We are not able to use an error decoder in WeatherApiConfig, cause Feign see 200 and thinks everything is OK. Instead we have to throw a custom exception in WeatherResponseDecoder.
But throwing expection here raises another problem: the custom exception thrown is encapsuled inside of DecodeException, and our Weather Rest Controller Advice says “oh, I don’t know this guy, I only know WeatherException.”
How to solve it? Add in the handler of Exception.class a condition checking if maybe the exception is a WeatherException wrapped in a DecodeException. If that condition is met, then delegate handling of the error to the correspondant Rest Controller Advice.

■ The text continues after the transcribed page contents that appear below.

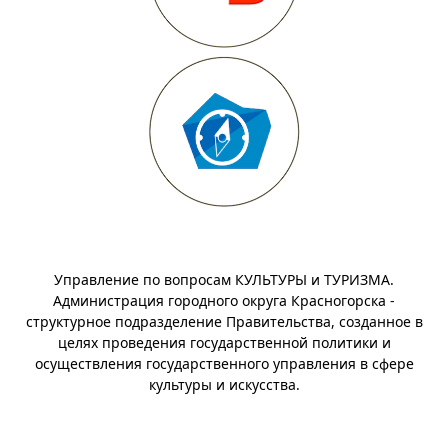
Управление по вопросам КУЛЬТУРЫ и ТУРИЗМА.
Администрация городного округа Красногорска -
структурное подразделение Правительства, созданное в
целях проведения государственной политики и
осуществления государственного управления в сфере
культуры и искусства.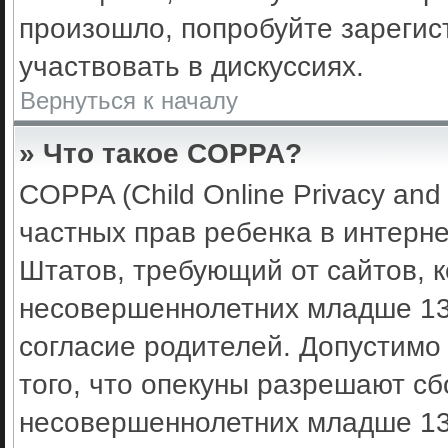
произошло, попробуйте зарегис
участвовать в дискуссиях.
Вернуться к началу
» Что такое COPPA?
COPPA (Child Online Privacy and 
частных прав ребенка в интерне
Штатов, требующий от сайтов, 
несовершеннолетних младше 13 
согласие родителей. Допустимо
того, что опекуны разрешают с
несовершеннолетних младше 13 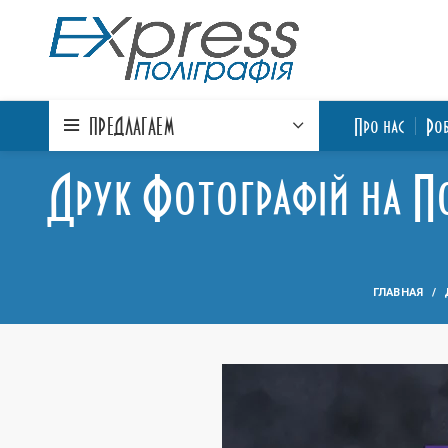
ПРЕДЛАГАЕМ
Про нас
Ро
Друк Фотографій на По
ГЛАВНАЯ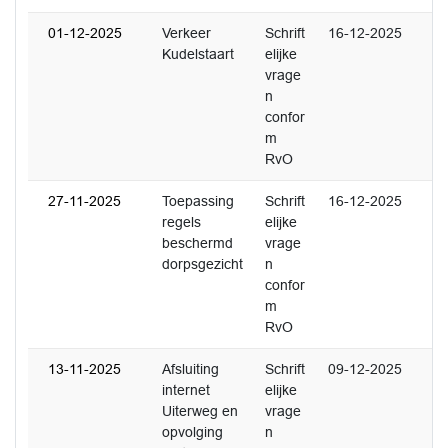
01-12-2025
Verkeer
Schrift
16-12-2025
Kudelstaart
elijke
vrage
n
confor
m
RvO
27-11-2025
Toepassing
Schrift
16-12-2025
regels
elijke
beschermd
vrage
dorpsgezicht
n
confor
m
RvO
13-11-2025
Afsluiting
Schrift
09-12-2025
internet
elijke
Uiterweg en
vrage
opvolging
n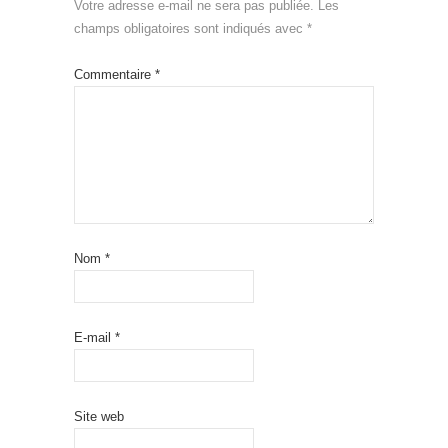
Votre adresse e-mail ne sera pas publiée.
Les
champs obligatoires sont indiqués avec
*
Commentaire
*
Nom
*
E-mail
*
Site web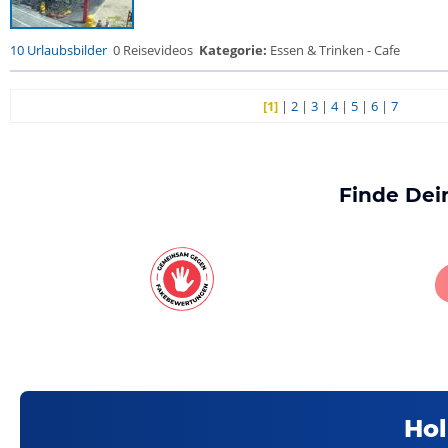
10 Urlaubsbilder
0 Reisevideos
Kategorie:
Essen & Trinken - Cafe
[1]
|
2
|
3
|
4
|
5
|
6
|
7
Finde Dei
Hol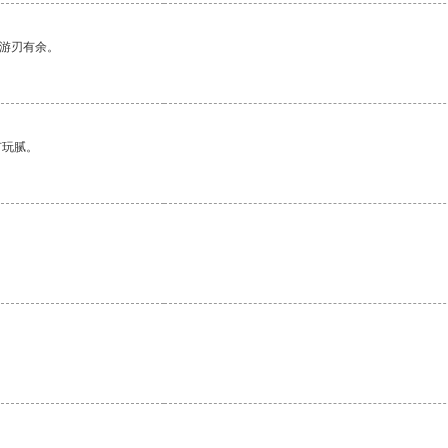
中游刃有余。
有玩腻。
。
。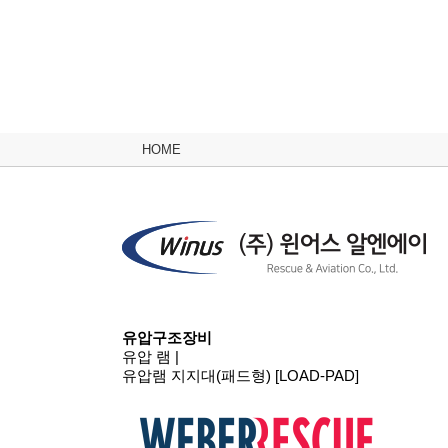
HOME
유압구조장비
유압 램
|
유압램 지지대(패드형) [LOAD-PAD]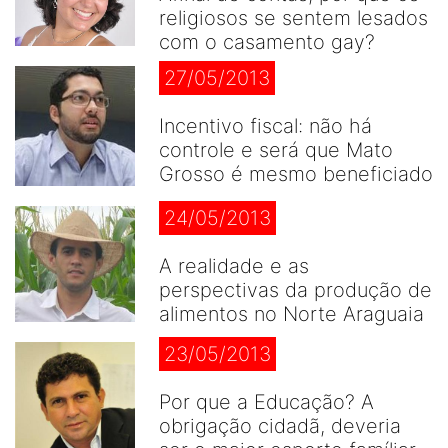
religiosos se sentem lesados
com o casamento gay?
27/05/2013
Incentivo fiscal: não há
controle e será que Mato
Grosso é mesmo beneficiado
24/05/2013
A realidade e as
perspectivas da produção de
alimentos no Norte Araguaia
23/05/2013
Por que a Educação? A
obrigação cidadã, deveria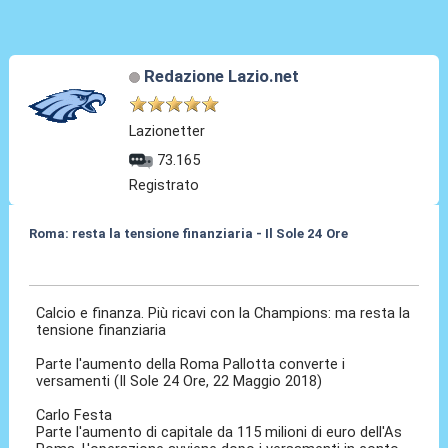
Redazione Lazio.net
Lazionetter
73.165
Registrato
Roma: resta la tensione finanziaria - Il Sole 24 Ore
22 Mag 2018, 07:12
Calcio e finanza. Più ricavi con la Champions: ma resta la
tensione finanziaria
Parte l'aumento della Roma Pallotta converte i
versamenti (Il Sole 24 Ore, 22 Maggio 2018)
Carlo Festa
Parte l'aumento di capitale da 115 milioni di euro dell'As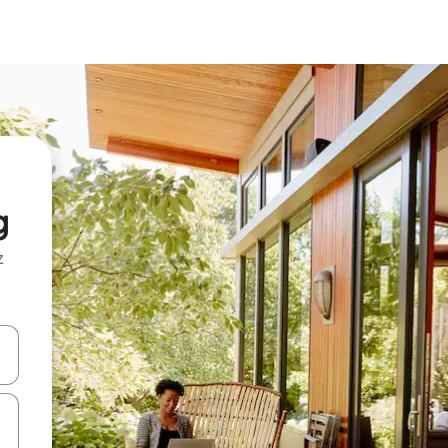
g
z
hes vers le haut et vers le bas pour les parcourir ou en appuyant et en fai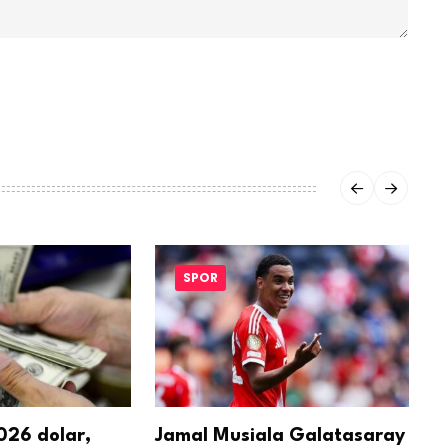
SPOR
26 dolar,
Jamal Musiala Galatasaray
L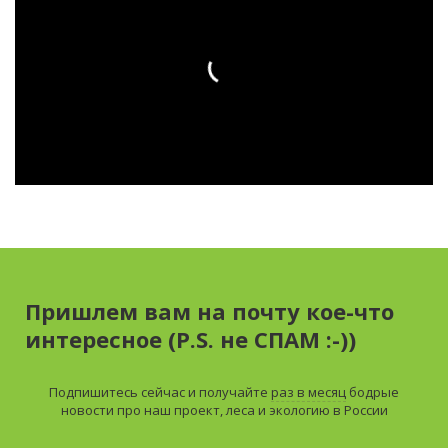
Пришлем вам на почту кое-что
интересное (P.S. не СПАМ :-))
Подпишитесь сейчас и получайте
раз в месяц
бодрые
новости про наш проект, леса и экологию в России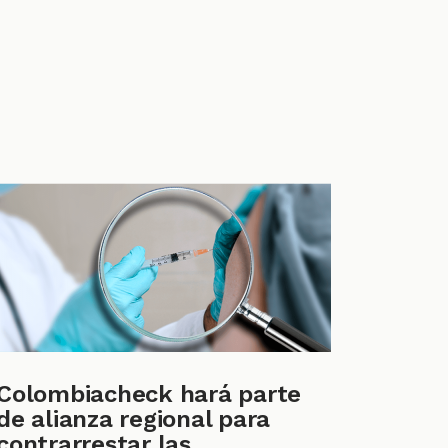
Colombiacheck hará parte
de alianza regional para
contrarrestar las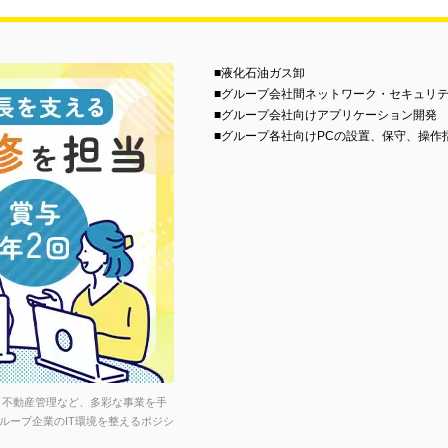
■液化石油ガス卸
■グループ会社間ネットワーク・セキュリ
■グループ会社向けアプリケーション開発
■グループ各社向けPCの設置、保守、操作
、不動産管理など、多彩な事業を手
ループ企業のIT環境を整えるポジシ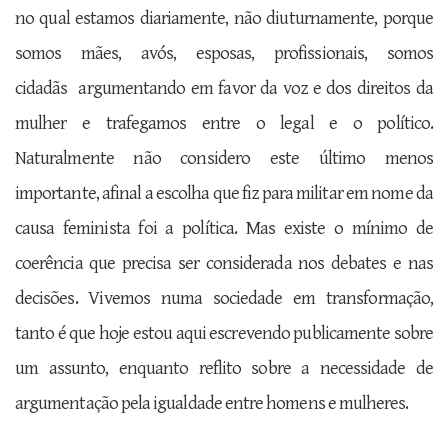
no qual estamos diariamente, não diuturnamente, porque
somos mães, avós, esposas, profissionais, somos
cidadãs argumentando em favor da voz e dos direitos da
mulher e trafegamos entre o legal e o político.
Naturalmente não considero este último menos
importante, afinal a escolha que fiz para militar em nome da
causa feminista foi a política. Mas existe o mínimo de
coerência que precisa ser considerada nos debates e nas
decisões. Vivemos numa sociedade em transformação,
tanto é que hoje estou aqui escrevendo publicamente sobre
um assunto, enquanto reflito sobre a necessidade de
argumentação pela igualdade entre homens e mulheres.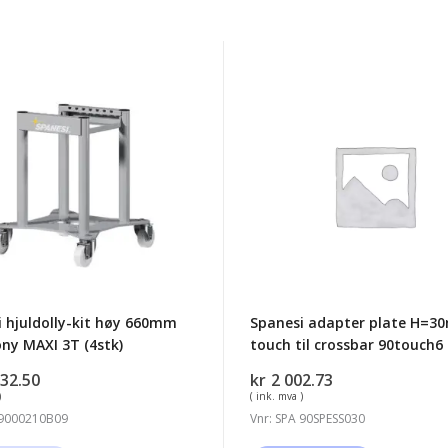
i
Spanesi
ly-
adapter
plate
H=30mm
m
touch
ony
til
crossbar
90touch6
 hjuldolly-kit høy 660mm
Spanesi adapter plate H=
ny MAXI 3T (4stk)
touch til crossbar 90touch6
932.50
kr
2 002.73
)
( ink. mva )
 9000210B09
Vnr: SPA 90SPESS030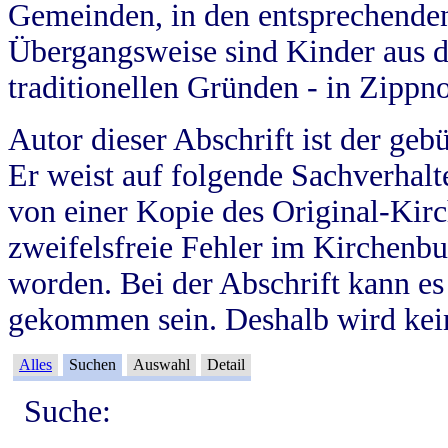
Gemeinden, in den entsprechende
Übergangsweise sind Kinder aus 
traditionellen Gründen - in Zippn
Autor dieser Abschrift ist der geb
Er weist auf folgende Sachverhalte
von einer Kopie des Original-Kirc
zweifelsfreie Fehler im Kirchenbuc
worden. Bei der Abschrift kann e
gekommen sein. Deshalb wird kein
Alles
Suchen
Auswahl
Detail
Suche: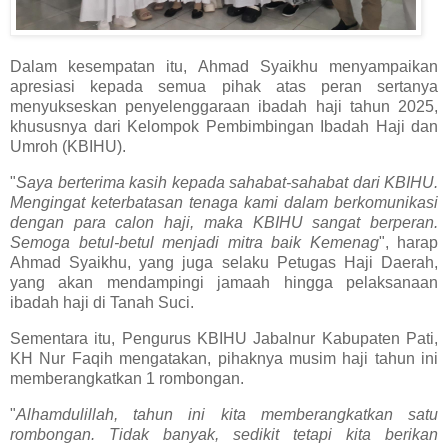
Dalam kesempatan itu, Ahmad Syaikhu menyampaikan
apresiasi kepada semua pihak atas peran sertanya
menyukseskan penyelenggaraan ibadah haji tahun 2025,
khususnya dari Kelompok Pembimbingan Ibadah Haji dan
Umroh (KBIHU).
"
Saya berterima kasih kepada sahabat-sahabat dari KBIHU.
Mengingat keterbatasan tenaga kami dalam berkomunikasi
dengan para calon haji, maka KBIHU sangat berperan.
Semoga betul-betul menjadi mitra baik Kemenag
", harap
Ahmad Syaikhu, yang juga selaku Petugas Haji Daerah,
yang akan mendampingi jamaah hingga pelaksanaan
ibadah haji di Tanah Suci.
Sementara itu, Pengurus KBIHU Jabalnur Kabupaten Pati,
KH Nur Faqih mengatakan, pihaknya musim haji tahun ini
memberangkatkan 1 rombongan.
"
Alhamdulillah, tahun ini kita memberangkatkan satu
rombongan. Tidak banyak, sedikit tetapi kita berikan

In words sounds too complicated, but in code looks something like this:
@ExceptionHandler(Exception.class)
public ResponseEntity<Error> handle(Exception e) {
if (isWeatherException(e)) {
return weatherControllerAdvice.handle((WeatherException) e.getCause());
}
return getGenericError(e);
}
private boolean isWeatherException(Exception e) {
return e instanceof DecodeException && e.getCause() instanceof WeatherException;
}
Don’t forget that not every WeatherException is a Bad Request cause a city doesn’t exists. That is only those error marked with status 615 (yes, very specific of our API provider).
So finally, add a verification for this code. If not, we return a generic error.
public static final int BAD_REQUEST_ERROR_CODE = 615;
@ExceptionHandler(WeatherException.class)
public ResponseEntity<Error> handle(WeatherException e) {
if (isBadRequest(e)) {
return getWeatherBadRequestError(e);
}
return getGenericError(e);
}
private boolean isBadRequest(WeatherException e) {
return Objects.nonNull(e.getWeatherStackError().getError())
&& Objects.nonNull(e.getWeatherStackError().getError().getCode())
&& e.getWeatherStackError().getError().getCode() == BAD_REQUEST_ERROR_CODE;
}
Next steps
- Implement logging aspect and session UUID.
- Get news articles from mediastack.